Work in Progress

Tuesday, February 2, 2010

Does my love for Christ stretch to my wallet?

So at Celebration Ministry of Arts, this session we will be focusing on outreach--God's love flowing through us to others. (It fits together rather well after last session, talking about the Vine and the Branches and how He is all we need.) I am really excited, yet at the same time, very challenged.
Not because I don't like the idea of outreach, this cup overflowing to those around us--its the practical application of it is the thing. Its recently come to my attention that I am very selfish. VERY selfish. Maybe not at first glance, but when you look closer.....for instance, my finances. Yes, I tithe. But the bare minimum. Yes, I sometimes give to missions/missionaries, Haiti, etc. But there's always enough left in my account to get that oh-so-unnecessary Starbucks fix.
I say that I love God with all my heart, soul, mind and strength, and I want to share His love with others ("Lord, whatever it takes for me to show you to the world!"), but when that sentiment doesn't even stretch as far as my wallet, I have a problem.

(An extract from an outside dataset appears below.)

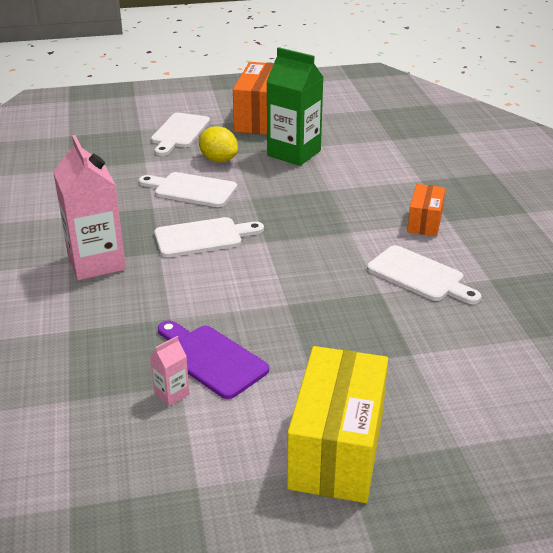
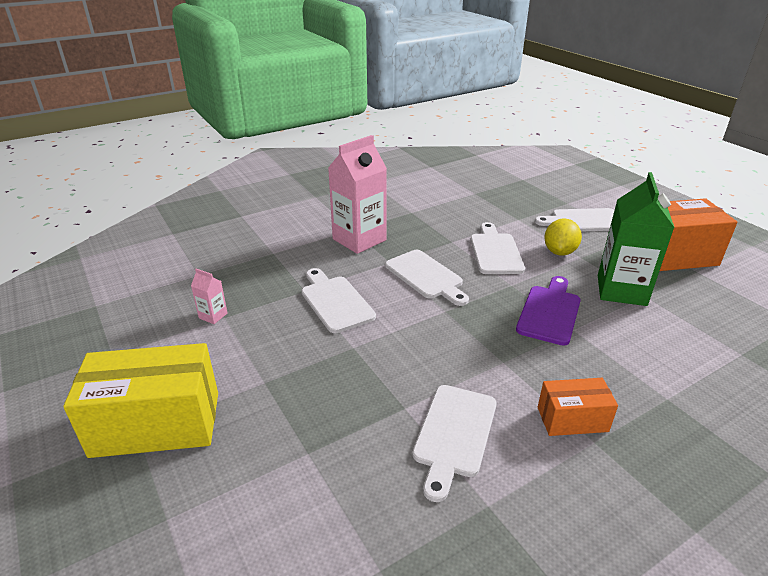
camera: 70 degrees right, 0 degrees up
(206, 301) = (335, 301): none -> white cutting board
(211, 359) = (260, 323): purple cutting board -> purple cutting board (550, 312)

It kind of reminds me of the story in Mark 12:41-44
"And [Jesus] sat down opposite the treasury and watched the people putting money into the offering box. Many rich people put in large sums. And a poor widow came and put in two small copper coins, which make a penny. And he called his disciples to him and said to them, 'Truly, I say to you, this poor widow has put in more than all those who are contributing to the offering box. For they all contributed out of their abundance, but she out of her poverty has put in everything she had to live on.'"

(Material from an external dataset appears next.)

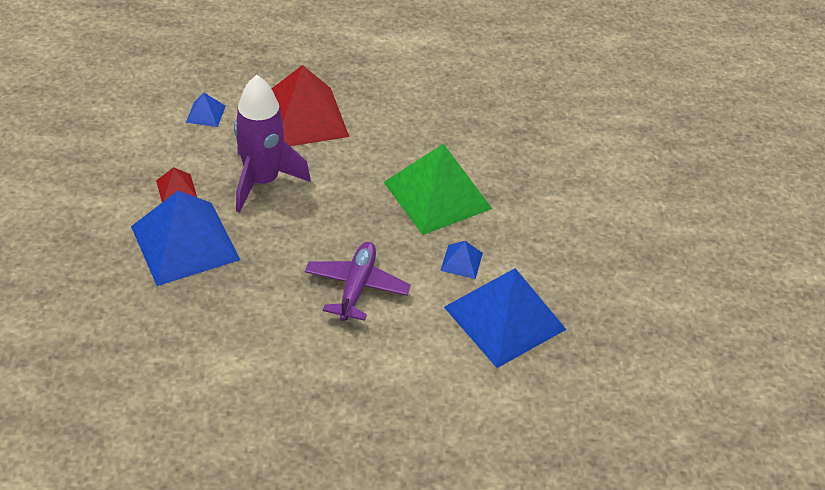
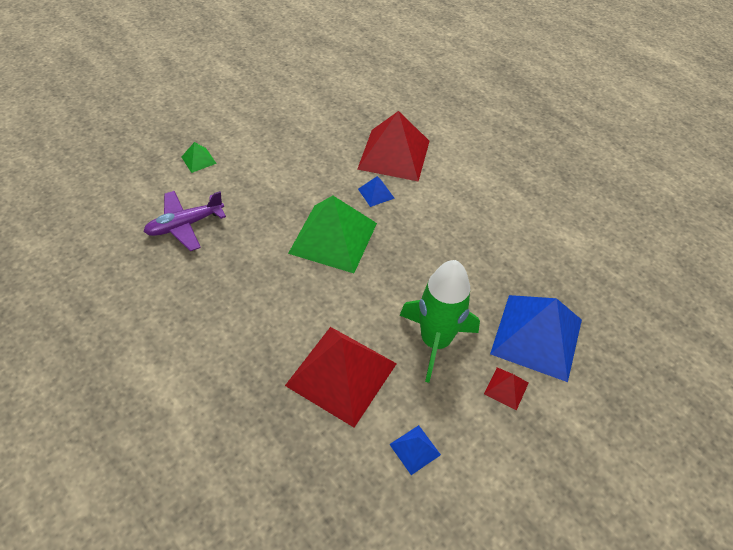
camera: 130 degrees left, 5 degrees up
(262, 181) = (435, 341): purple rocket -> green rocket
(356, 287) = (453, 225): purple plane -> purple plane (185, 225)
(504, 318) = (394, 154): blue pyramid -> red pyramid
(638, 170) = (198, 160): none -> green pyramid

As much as it hurts to admit it, I am the rich person in the story---putting in a small fraction of what I could really give and walking away with the coins in my wallet clinking. I try to kid myself and say "well, I'm giving God the best of everything else I do, isn't that enough?" or "Really, realistically, this is all that I can give. Honest. I'll practically starve if I put more into the offering plate."
Such lies. I once knew (well, I guess still know) a girl who had no income. She had no real job---and the Lord provided for her to the point where she had money for rent, food, tuition, a car, and she was able to tithe. It was incredible. And I know of other stories like this, and yet I still doubt that the Lord will provide if I give more. Its pathetic. I am disgusted with myself.
I want to change. I want everything that I have, including my finances, to be able to be used by God at HIS convenience; I want it all to be at His disposal....and yet I fear. Old habits die hard....I know that this will not be a quick fix (what is?), but I keep praying that God will help me to be obedient as I offer this area of my life to Him. Lord make me faithful in giving back to you what you have loaned to me for the time being! Make me to be a good steward.